[Camera-frame cuboid estimates]
= Beginning of Section =
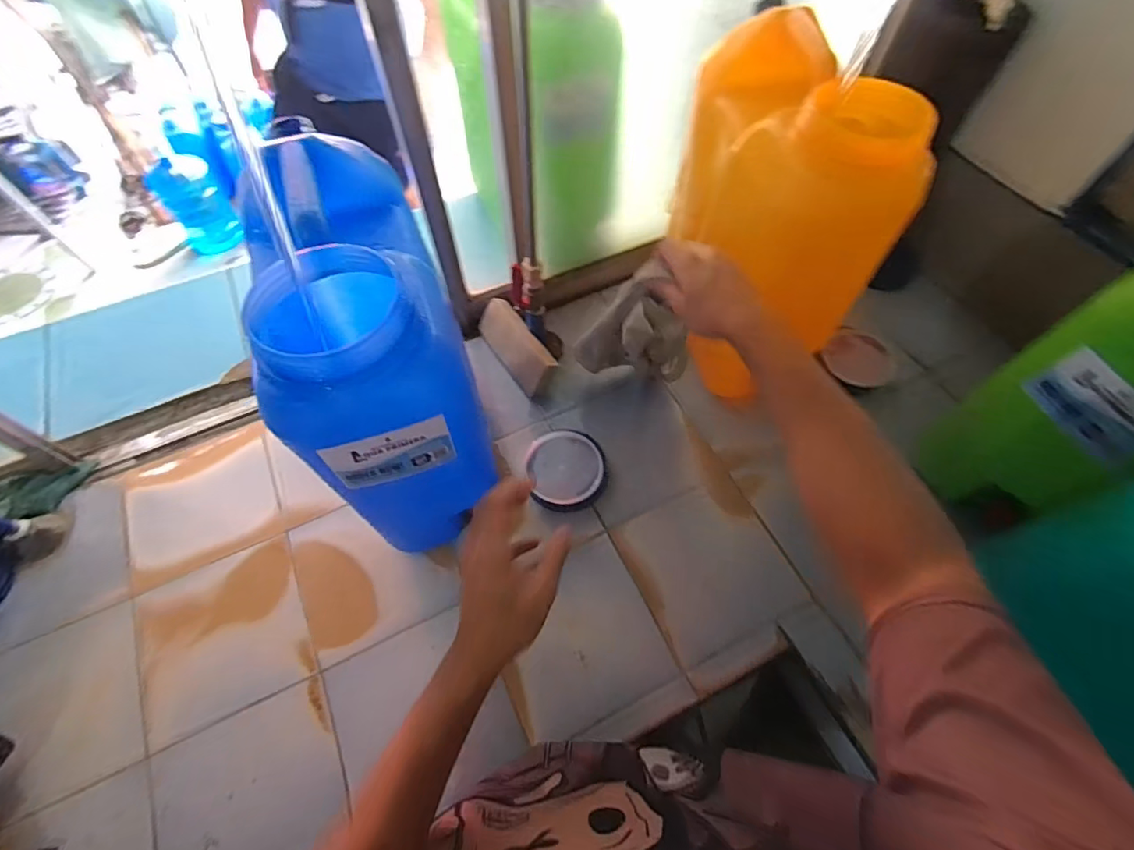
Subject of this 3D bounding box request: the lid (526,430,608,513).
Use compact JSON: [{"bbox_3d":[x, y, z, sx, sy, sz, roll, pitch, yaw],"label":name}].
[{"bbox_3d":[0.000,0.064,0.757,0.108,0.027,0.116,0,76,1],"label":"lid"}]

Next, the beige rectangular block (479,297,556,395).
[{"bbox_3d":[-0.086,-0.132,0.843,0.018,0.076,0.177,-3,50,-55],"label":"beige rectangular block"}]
= End of Section =
## The task:
From the first line to the last, repeat the records exactly, leaving out the pictures.

## Solution to this task:
Subject of this 3D bounding box request: the lid (526,430,608,513).
Use compact JSON: [{"bbox_3d":[x, y, z, sx, sy, sz, roll, pitch, yaw],"label":name}].
[{"bbox_3d":[0.000,0.064,0.757,0.108,0.027,0.116,0,76,1],"label":"lid"}]

Next, the beige rectangular block (479,297,556,395).
[{"bbox_3d":[-0.086,-0.132,0.843,0.018,0.076,0.177,-3,50,-55],"label":"beige rectangular block"}]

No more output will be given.